Обостренные органы чувств захлебывались первыми запретными ощущениями. Юношеское горячее твердое тело, прижатое к моему, поднимающаяся от учащенного дыхания крепкая грудная клетка, сердечный ритм, отдающий мне в плечо, тонкие приоткрытые губы рядом с моими, пряное облачко пара, оседающее на моей щеке, потемневший, затуманенный взгляд, блуждающий по моему профилю, уже совсем мужские жилистые руки, незаметно трогающие бедро, когда Лёвка меня придерживал на частых кочках горной проселочной дороги, и слишком красноречивая твердость в его шортах, которую я просто не могла не замечать, вжимаясь в нее ягодицами.
Я была еще совсем девчонкой, и эта естественная, уже взрослая Левкина реакция на нашу близость, меня ошеломила.

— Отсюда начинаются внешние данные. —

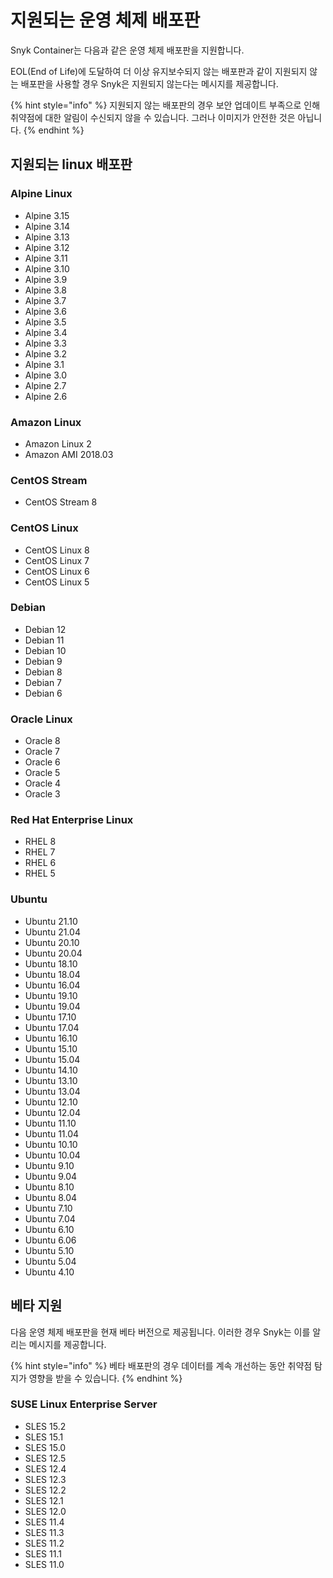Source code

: # 지원되는 운영 체제 배포판

Snyk Container는 다음과 같은 운영 체제 배포판을 지원합니다.

EOL(End of Life)에 도달하여 더 이상 유지보수되지 않는 배포판과 같이 지원되지 않는 배포판을 사용할 경우 Snyk은 지원되지 않는다는 메시지를 제공합니다.

{% hint style="info" %}
지원되지 않는 배포판의 경우 보안 업데이트 부족으로 인해 취약점에 대한 알림이 수신되지 않을 수 있습니다. 그러나 이미지가 안전한 것은 아닙니다.
{% endhint %}

## 지원되는 linux 배포판

### Alpine Linux

* Alpine 3.15
* Alpine 3.14
* Alpine 3.13
* Alpine 3.12
* Alpine 3.11
* Alpine 3.10
* Alpine 3.9
* Alpine 3.8
* Alpine 3.7
* Alpine 3.6
* Alpine 3.5
* Alpine 3.4
* Alpine 3.3
* Alpine 3.2
* Alpine 3.1
* Alpine 3.0
* Alpine 2.7
* Alpine 2.6

### Amazon Linux

* Amazon Linux 2
* Amazon AMI 2018.03

### CentOS Stream

* CentOS Stream 8

### CentOS Linux

* CentOS Linux 8
* CentOS Linux 7
* CentOS Linux 6
* CentOS Linux 5

### Debian

* Debian 12
* Debian 11
* Debian 10
* Debian 9
* Debian 8
* Debian 7
* Debian 6

### Oracle Linux

* Oracle 8
* Oracle 7
* Oracle 6
* Oracle 5
* Oracle 4
* Oracle 3

### Red Hat Enterprise Linux

* RHEL 8
* RHEL 7
* RHEL 6
* RHEL 5

### Ubuntu

* Ubuntu 21.10
* Ubuntu 21.04
* Ubuntu 20.10
* Ubuntu 20.04
* Ubuntu 18.10
* Ubuntu 18.04
* Ubuntu 16.04
* Ubuntu 19.10
* Ubuntu 19.04
* Ubuntu 17.10
* Ubuntu 17.04
* Ubuntu 16.10
* Ubuntu 15.10
* Ubuntu 15.04
* Ubuntu 14.10
* Ubuntu 13.10
* Ubuntu 13.04
* Ubuntu 12.10
* Ubuntu 12.04
* Ubuntu 11.10
* Ubuntu 11.04
* Ubuntu 10.10
* Ubuntu 10.04
* Ubuntu 9.10
* Ubuntu 9.04
* Ubuntu 8.10
* Ubuntu 8.04
* Ubuntu 7.10
* Ubuntu 7.04
* Ubuntu 6.10
* Ubuntu 6.06
* Ubuntu 5.10
* Ubuntu 5.04
* Ubuntu 4.10

## 베타 지원

다음 운영 체제 배포판을 현재 베타 버전으로 제공됩니다. 이러한 경우 Snyk는 이를 알리는 메시지를 제공합니다.

{% hint style="info" %}
베타 배포판의 경우 데이터를 계속 개선하는 동안 취약점 탐지가 영향을 받을 수 있습니다.
{% endhint %}

### SUSE Linux Enterprise Server

* SLES 15.2
* SLES 15.1
* SLES 15.0
* SLES 12.5
* SLES 12.4
* SLES 12.3
* SLES 12.2
* SLES 12.1
* SLES 12.0
* SLES 11.4
* SLES 11.3
* SLES 11.2
* SLES 11.1
* SLES 11.0
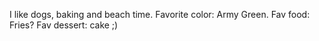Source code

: I like dogs, baking and beach time.
Favorite color: Army Green.
Fav food: Fries?
Fav dessert: cake ;)

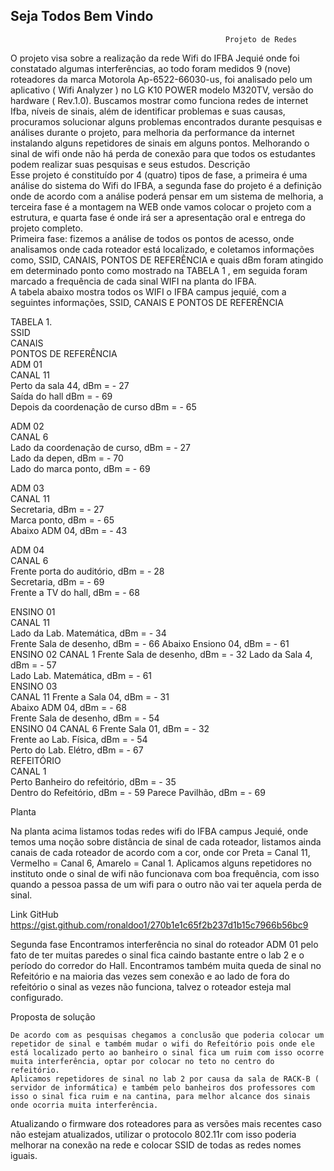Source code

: ## Seja Todos Bem Vindo

                                                    Projeto de Redes  

  O projeto visa sobre a realização da rede Wifi do IFBA Jequié onde foi constatado algumas interferências, ao todo foram medidos 9 (nove) roteadores da marca Motorola Ap-6522-66030-us, foi analisado pelo um aplicativo ( Wifi Analyzer ) no LG K10 POWER modelo M320TV, versão do hardware ( Rev.1.0). 
Buscamos mostrar como  funciona redes de internet Ifba, níveis de sinais, além de identificar problemas e suas causas, procuramos    solucionar alguns problemas encontrados durante pesquisas e análises durante o projeto, para melhoria da performance da internet instalando alguns repetidores de sinais em alguns pontos. Melhorando o sinal de wifi onde não há perda de conexão para que todos os estudantes podem realizar suas pesquisas e seus estudos.
  Descrição  
Esse projeto é constituído por 4 (quatro) tipos de fase, a primeira é uma análise do sistema do Wifi do IFBA, a segunda fase do projeto é a definição onde de acordo com a análise poderá pensar em um sistema de melhoria, a terceira fase é a montagem na WEB onde vamos colocar o projeto com a estrutura, e quarta fase é onde irá ser a apresentação oral e entrega do projeto completo.  
Primeira fase: fizemos a análise de todos os pontos de acesso, onde analisamos onde cada roteador está localizado, e coletamos informações como, SSID, CANAIS,  PONTOS DE REFERÊNCIA e quais dBm foram atingido em determinado ponto como mostrado na TABELA 1 , em seguida foram marcado a frequência de cada sinal WIFI na planta do IFBA.  
A tabela abaixo mostra todos os WIFI o IFBA campus jequié, com a seguintes informações, SSID, CANAIS E PONTOS DE REFERÊNCIA  
    
TABELA 1.  
SSID  
CANAIS  
PONTOS DE REFERÊNCIA  
ADM 01  
CANAL 11  
Perto da sala 44, dBm = - 27  
Saída do hall dBm = - 69  
Depois da coordenação de curso dBm = - 65  
  
ADM 02  
CANAL 6  
Lado da coordenação de curso, dBm = - 27  
Lado da depen, dBm = - 70  
Lado do marca ponto, dBm = - 69   
  
ADM 03  
CANAL 11  
Secretaria, dBm = - 27  
Marca ponto, dBm = - 65  
Abaixo ADM 04, dBm = - 43  
  
ADM 04  
CANAL 6  
Frente porta do auditório, dBm = - 28  
Secretaria, dBm = - 69  
Frente a TV do hall, dBm = - 68  
  
ENSINO 01  
CANAL 11  
Lado da Lab. Matemática, dBm = - 34  
Frente Sala de desenho, dBm = - 66 Abaixo Ensiono 04, dBm = - 61  
 ENSINO 02
 CANAL 1
Frente Sala de desenho, dBm = - 32 Lado da Sala 4, dBm = - 57  
Lado Lab. Matemática, dBm = - 61    
ENSINO 03  
CANAL 11 
Frente a Sala 04, dBm = - 31  
Abaixo ADM 04, dBm = - 68  
Frente Sala de desenho, dBm = - 54    
ENSINO 04
CANAL 6 
Frente Sala 01, dBm = - 32  
Frente ao Lab. Física, dBm = - 54  
Perto do Lab. Elétro, dBm = - 67   
REFEITÓRIO  
CANAL 1   
Perto Banheiro do refeitório, dBm = - 35  
Dentro do Refeitório, dBm = - 59 Parece Pavilhão, dBm = - 69  
 




  
  






Planta
 



Na planta acima listamos todas redes wifi do IFBA campus Jequié, onde temos uma noção sobre distância de sinal de cada roteador, listamos ainda canais de cada roteador de acordo com a cor, onde cor Preta = Canal 11, Vermelho = Canal 6,  Amarelo = Canal 1.
        Aplicamos alguns repetidores no instituto onde o sinal de wifi não funcionava com boa frequência, com isso quando a pessoa passa de um wifi para o outro não vai ter aquela perda de sinal. 
 
  

Link GitHub  
https://gist.github.com/ronaldoo1/270b1e1c65f2b237d1b15c7966b56bc9  






Segunda fase
Encontramos interferência no sinal do roteador ADM 01 pelo fato de ter muitas paredes  o sinal fica caindo bastante entre o lab 2 e o período do corredor do Hall.
    Encontramos também muita queda de sinal no Refeitório e na maioria das vezes sem conexão e ao lado de fora do refeitório o sinal as vezes não funciona, talvez o roteador esteja mal configurado.

Proposta de solução 

    De acordo com as pesquisas chegamos a conclusão que poderia colocar um repetidor de sinal e também mudar o wifi do Refeitório pois onde ele está localizado perto ao banheiro o sinal fica um ruim com isso ocorre muita interferência, optar por colocar no teto no centro do refeitório.
    Aplicamos repetidores de sinal no lab 2 por causa da sala de RACK-B ( servidor de informática) e também pelo banheiros dos professores com isso o sinal fica ruim e na cantina, para melhor alcance dos sinais onde ocorria muita interferência.    
Atualizando o firmware dos roteadores para as versões mais recentes caso não estejam atualizados, utilizar o protocolo 802.11r com isso poderia melhorar na conexão na rede e colocar SSID de todas as redes nomes iguais. 
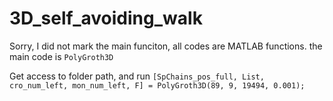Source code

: # 3D_self_avoiding_walk

Sorry, I did not mark the main funciton, all codes are MATLAB functions.
the main code is `PolyGroth3D`

Get access to folder path, and run `[SpChains_pos_full, List, cro_num_left, mon_num_left, F] = PolyGroth3D(89, 9, 19494, 0.001);`
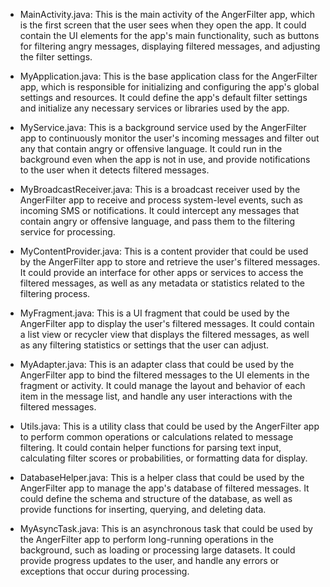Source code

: - MainActivity.java: This is the main activity of the AngerFilter app, which is the first screen that the user sees when they open the app. It could contain the UI elements for the app's main functionality, such as buttons for filtering angry messages, displaying filtered messages, and adjusting the filter settings.

- MyApplication.java: This is the base application class for the AngerFilter app, which is responsible for initializing and configuring the app's global settings and resources. It could define the app's default filter settings and initialize any necessary services or libraries used by the app.

- MyService.java: This is a background service used by the AngerFilter app to continuously monitor the user's incoming messages and filter out any that contain angry or offensive language. It could run in the background even when the app is not in use, and provide notifications to the user when it detects filtered messages.

- MyBroadcastReceiver.java: This is a broadcast receiver used by the AngerFilter app to receive and process system-level events, such as incoming SMS or notifications. It could intercept any messages that contain angry or offensive language, and pass them to the filtering service for processing.

- MyContentProvider.java: This is a content provider that could be used by the AngerFilter app to store and retrieve the user's filtered messages. It could provide an interface for other apps or services to access the filtered messages, as well as any metadata or statistics related to the filtering process.

- MyFragment.java: This is a UI fragment that could be used by the AngerFilter app to display the user's filtered messages. It could contain a list view or recycler view that displays the filtered messages, as well as any filtering statistics or settings that the user can adjust.

- MyAdapter.java: This is an adapter class that could be used by the AngerFilter app to bind the filtered messages to the UI elements in the fragment or activity. It could manage the layout and behavior of each item in the message list, and handle any user interactions with the filtered messages.

- Utils.java: This is a utility class that could be used by the AngerFilter app to perform common operations or calculations related to message filtering. It could contain helper functions for parsing text input, calculating filter scores or probabilities, or formatting data for display.

- DatabaseHelper.java: This is a helper class that could be used by the AngerFilter app to manage the app's database of filtered messages. It could define the schema and structure of the database, as well as provide functions for inserting, querying, and deleting data.

- MyAsyncTask.java: This is an asynchronous task that could be used by the AngerFilter app to perform long-running operations in the background, such as loading or processing large datasets. It could provide progress updates to the user, and handle any errors or exceptions that occur during processing.

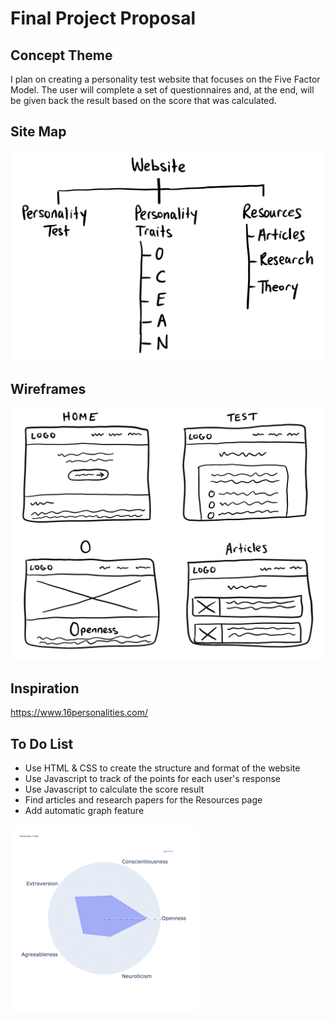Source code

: # Final Project Proposal

## Concept Theme
I plan on creating a personality test website that focuses on the Five Factor Model.
The user will complete a set of questionnaires and, at the end, will be given back the result based on the score that was calculated.

## Site Map
![](images/site_map.png)

## Wireframes
![](images/wireframes.png)

## Inspiration
https://www.16personalities.com/

## To Do List
- Use HTML & CSS to create the structure and format of the website
- Use Javascript to track of the points for each user's response
- Use Javascript to calculate the score result
- Find articles and research papers for the Resources page
- Add automatic graph feature

![](images/graph.png)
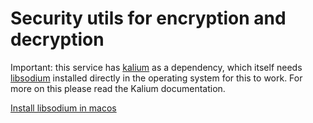 # Security utils for encryption and decryption


Important: this service has <a href="https://github.com/abstractj/kalium">kalium</a> as a dependency,
which itself needs <a href="https://github.com/jedisct1/libsodium">libsodium</a> installed
directly in the operating system for this to work. For more on this please read the Kalium documentation.

<a href="http://macappstore.org/libsodium/">Install libsodium in macos</a>
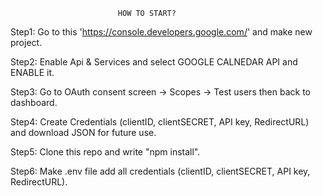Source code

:                             HOW TO START?

Step1: Go to this 'https://console.developers.google.com/' and make new project.

Step2: Enable Api & Services and select GOOGLE CALNEDAR API and ENABLE it.

Step3: Go to OAuth consent screen -> Scopes -> Test users then back to dashboard.

Step4: Create Credentials (clientID, clientSECRET, API key, RedirectURL) and download JSON for future use.

Step5: Clone this repo and write "npm install".

Step6: Make .env file add all credentials (clientID, clientSECRET, API key, RedirectURL).
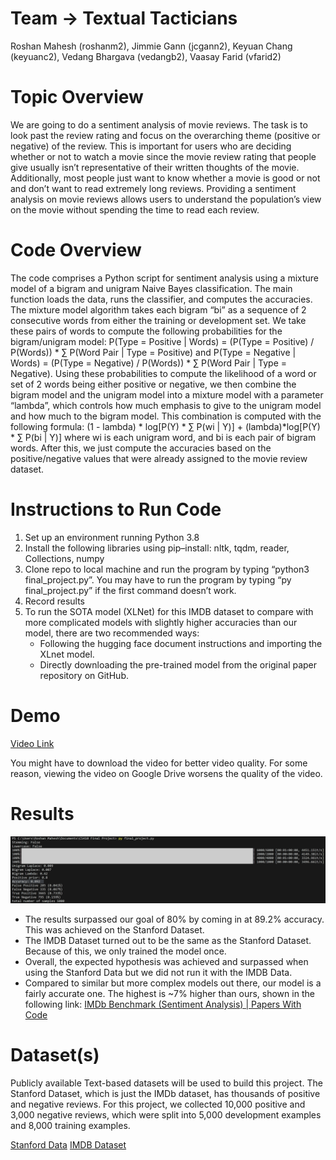 # Team -> Textual Tacticians

Roshan Mahesh (roshanm2), Jimmie Gann (jcgann2), Keyuan Chang (keyuanc2), Vedang Bhargava (vedangb2), Vaasay Farid (vfarid2)

# Topic Overview

We are going to do a sentiment analysis of movie reviews. The task is to look past the review rating and focus on the overarching theme (positive or negative) of the review. This is important for users who are deciding whether or not to watch a movie since the movie review rating that people give usually isn’t representative of their written thoughts of the movie. Additionally, most people just want to know whether a movie is good or not and don’t want to read extremely long reviews. Providing a sentiment analysis on movie reviews allows users to understand the population’s view on the movie without spending the time to read each review.

# Code Overview

The code comprises a Python script for sentiment analysis using a mixture model of a bigram and unigram Naive Bayes classification. The main function loads the data, runs the classifier, and computes the accuracies. The mixture model algorithm takes each bigram “bi” as a sequence of 2 consecutive words from either the training or development set. We take these pairs of words to compute the following probabilities for the bigram/unigram model: P(Type = Positive | Words) = (P(Type = Positive) / P(Words)) * ∑ P(Word Pair | Type = Positive) and P(Type = Negative | Words) = (P(Type = Negative) / P(Words)) * ∑ P(Word Pair | Type = Negative). Using these probabilities to compute the likelihood of a word or set of 2 words being either positive or negative, we then combine the bigram model and the unigram model into a mixture model with a parameter “lambda”, which controls how much emphasis to give to the unigram model and how much to the bigram model. This combination is computed with the following formula: (1 - lambda) * log[P(Y) * ∑ P(wi | Y)] + (lambda)*log[P(Y) * ∑ P(bi | Y)] where wi is each unigram word, and bi is each pair of bigram words. After this, we just compute the accuracies based on the positive/negative values that were already assigned to the movie review dataset.

# Instructions to Run Code

1. Set up an environment running Python 3.8
1. Install the following libraries using pip–install: nltk, tqdm, reader, Collections, numpy
1. Clone repo to local machine and run the program by typing “python3 final_project.py”. You may have to run the program by typing “py final_project.py” if the first command doesn’t work.
1. Record results
1. To run the SOTA model (XLNet) for this IMDB dataset to compare with more complicated models with slightly higher accuracies than our model, there are two recommended ways:
    - Following the hugging face document instructions and importing the XLnet model.
    - Directly downloading the pre-trained model from the original paper repository on GitHub.

# Demo

[Video Link](https://drive.google.com/file/d/1V8BHa5C-lhphMyZNDSenwechZg3Uyb3L/view?usp=sharing)

You might have to download the video for better video quality. For some reason, viewing the video on Google Drive worsens the quality of the video.

# Results

![Capture](Capture.PNG)

- The results surpassed our goal of 80% by coming in at 89.2% accuracy. This was achieved on the Stanford Dataset.
- The IMDB Dataset turned out to be the same as the Stanford Dataset. Because of this, we only trained the model once.
- Overall, the expected hypothesis was achieved and surpassed when using the Stanford Data but we did not run it with the IMDB Data.
- Compared to similar but more complex models out there, our model is a fairly accurate one. The highest is ~7% higher than ours, shown in the following link: [IMDb Benchmark (Sentiment Analysis) | Papers With Code](https://paperswithcode.com/sota/sentiment-analysis-on-imdb)

# Dataset(s)

Publicly available Text-based datasets will be used to build this project. The Stanford Dataset, which is just the IMDb dataset, has thousands of positive and negative reviews. For this project, we collected 10,000 positive and 3,000 negative reviews, which were split into 5,000 development examples and 8,000 training examples.

[Stanford Data](https://ai.stanford.edu/~amaas/data/sentiment/)
[IMDB Dataset](https://www.kaggle.com/datasets/lakshmi25npathi/imdb-dataset-of-50k-movie-reviews)
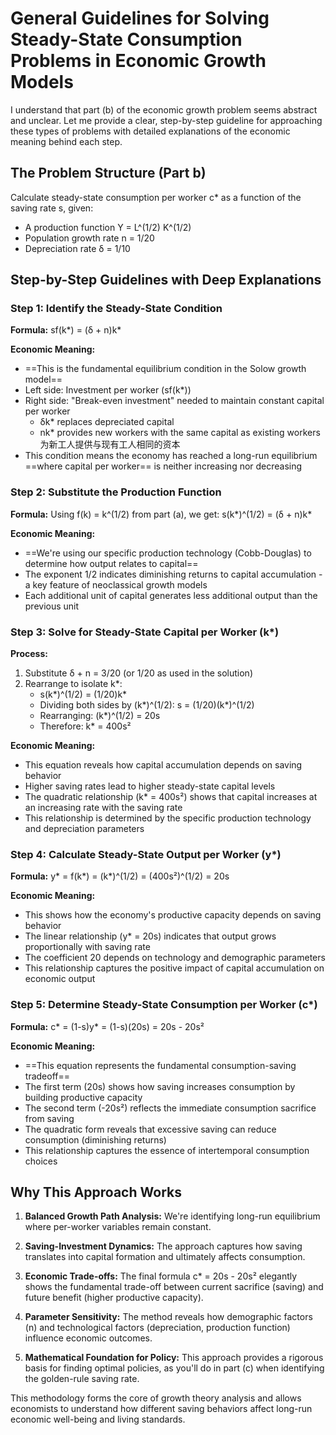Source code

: # General Guidelines for Solving Steady-State Consumption Problems in Economic Growth Models

I understand that part (b) of the economic growth problem seems abstract and unclear. Let me provide a clear, step-by-step guideline for approaching these types of problems with detailed explanations of the economic meaning behind each step.

## The Problem Structure (Part b)
Calculate steady-state consumption per worker c* as a function of the saving rate s, given:
- A production function Y = L^(1/2) K^(1/2)
- Population growth rate n = 1/20
- Depreciation rate δ = 1/10

## Step-by-Step Guidelines with Deep Explanations

### Step 1: Identify the Steady-State Condition
**Formula:** sf(k*) = (δ + n)k*

**Economic Meaning:** 
- ==This is the fundamental equilibrium condition in the Solow growth model==
- Left side: Investment per worker (sf(k*))
- Right side: "Break-even investment" needed to maintain constant capital per worker
  - δk* replaces depreciated capital
  - nk* provides new workers with the same capital as existing workers
为新工人提供与现有工人相同的资本
- This condition means the economy has reached a long-run equilibrium ==where capital per worker== is neither increasing nor decreasing

### Step 2: Substitute the Production Function
**Formula:** Using f(k) = k^(1/2) from part (a), we get:
s(k*)^(1/2) = (δ + n)k*

**Economic Meaning:**
- ==We're using our specific production technology (Cobb-Douglas) to determine how output relates to capital==
- The exponent 1/2 indicates diminishing returns to capital accumulation - a key feature of neoclassical growth models
- Each additional unit of capital generates less additional output than the previous unit

### Step 3: Solve for Steady-State Capital per Worker (k*)
**Process:**
1. Substitute δ + n = 3/20 (or 1/20 as used in the solution)
2. Rearrange to isolate k*:
   - s(k*)^(1/2) = (1/20)k*
   - Dividing both sides by (k*)^(1/2): s = (1/20)(k*)^(1/2)
   - Rearranging: (k*)^(1/2) = 20s
   - Therefore: k* = 400s²

**Economic Meaning:**
- This equation reveals how capital accumulation depends on saving behavior
- Higher saving rates lead to higher steady-state capital levels
- The quadratic relationship (k* = 400s²) shows that capital increases at an increasing rate with the saving rate
- This relationship is determined by the specific production technology and depreciation parameters

### Step 4: Calculate Steady-State Output per Worker (y*)
**Formula:** y* = f(k*) = (k*)^(1/2) = (400s²)^(1/2) = 20s

**Economic Meaning:**
- This shows how the economy's productive capacity depends on saving behavior
- The linear relationship (y* = 20s) indicates that output grows proportionally with saving rate
- The coefficient 20 depends on technology and demographic parameters
- This relationship captures the positive impact of capital accumulation on economic output

### Step 5: Determine Steady-State Consumption per Worker (c*)
**Formula:** c* = (1-s)y* = (1-s)(20s) = 20s - 20s²

**Economic Meaning:**
- ==This equation represents the fundamental consumption-saving tradeoff==
- The first term (20s) shows how saving increases consumption by building productive capacity
- The second term (-20s²) reflects the immediate consumption sacrifice from saving
- The quadratic form reveals that excessive saving can reduce consumption (diminishing returns)
- This relationship captures the essence of intertemporal consumption choices

## Why This Approach Works

1. **Balanced Growth Path Analysis:** We're identifying long-run equilibrium where per-worker variables remain constant.

2. **Saving-Investment Dynamics:** The approach captures how saving translates into capital formation and ultimately affects consumption.

3. **Economic Trade-offs:** The final formula c* = 20s - 20s² elegantly shows the fundamental trade-off between current sacrifice (saving) and future benefit (higher productive capacity).

4. **Parameter Sensitivity:** The method reveals how demographic factors (n) and technological factors (depreciation, production function) influence economic outcomes.

5. **Mathematical Foundation for Policy:** This approach provides a rigorous basis for finding optimal policies, as you'll do in part (c) when identifying the golden-rule saving rate.

This methodology forms the core of growth theory analysis and allows economists to understand how different saving behaviors affect long-run economic well-being and living standards.

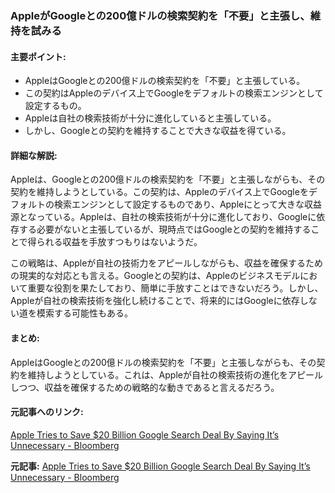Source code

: ### AppleがGoogleとの200億ドルの検索契約を「不要」と主張し、維持を試みる

#### 主要ポイント:
- AppleはGoogleとの200億ドルの検索契約を「不要」と主張している。
- この契約はAppleのデバイス上でGoogleをデフォルトの検索エンジンとして設定するもの。
- Appleは自社の検索技術が十分に進化していると主張している。
- しかし、Googleとの契約を維持することで大きな収益を得ている。

#### 詳細な解説:
Appleは、Googleとの200億ドルの検索契約を「不要」と主張しながらも、その契約を維持しようとしている。この契約は、Appleのデバイス上でGoogleをデフォルトの検索エンジンとして設定するものであり、Appleにとって大きな収益源となっている。Appleは、自社の検索技術が十分に進化しており、Googleに依存する必要がないと主張しているが、現時点ではGoogleとの契約を維持することで得られる収益を手放すつもりはないようだ。

この戦略は、Appleが自社の技術力をアピールしながらも、収益を確保するための現実的な対応とも言える。Googleとの契約は、Appleのビジネスモデルにおいて重要な役割を果たしており、簡単に手放すことはできないだろう。しかし、Appleが自社の検索技術を強化し続けることで、将来的にはGoogleに依存しない道を模索する可能性もある。

#### まとめ:
AppleはGoogleとの200億ドルの検索契約を「不要」と主張しながらも、その契約を維持しようとしている。これは、Appleが自社の検索技術の進化をアピールしつつ、収益を確保するための戦略的な動きであると言えるだろう。

#### 元記事へのリンク:
[Apple Tries to Save $20 Billion Google Search Deal By Saying It’s Unnecessary - Bloomberg](https://www.bloomberg.com/news/articles/2023-11-14/apple-tries-to-save-20-billion-google-search-deal-by-saying-it-s-unnecessary)

**元記事:** [Apple Tries to Save $20 Billion Google Search Deal By Saying It’s Unnecessary - Bloomberg](https://www.bloomberg.com/news/articles/2025-05-08/apple-tries-to-save-20-billion-google-search-deal-by-saying-it-s-unnecessary)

Я дышать не могла, смотреть на него не могла, двигаться не могла, вся сгорая от смущения и первого ответного возбуждения, которое еще с трудом осознавала. Мне просто было странно и трепетно, и я молча ловила каждую секунду нашей поездки, до крови покусывая щеку изнутри.
Вокруг весело шумели наши друзья, ржали как кони, подкалывали друг друга, что-то пели, а мы тихо плавились в друг друге и своих ощущениях, лишь рассеянно улыбаясь в пустоту.
В какой-то момент, на очередном ухабе, Лёвка качнулся ко мне ближе и прижался губами к коже за ушком. И так и не отстранился больше до самого озера, влажно и тяжело дыша мне в шею. Из-за этого интимного жеста все волоски дыбом встали от бегающих по телу знойных мурашек, сами собой прикрывались потяжелевшими веками глаза. Мне стало почти плевать, замечает кто-то и нет, что мы творим, стало все равно, что наверно так неправильно. Вообще все отошло на второй план кроме этой близости.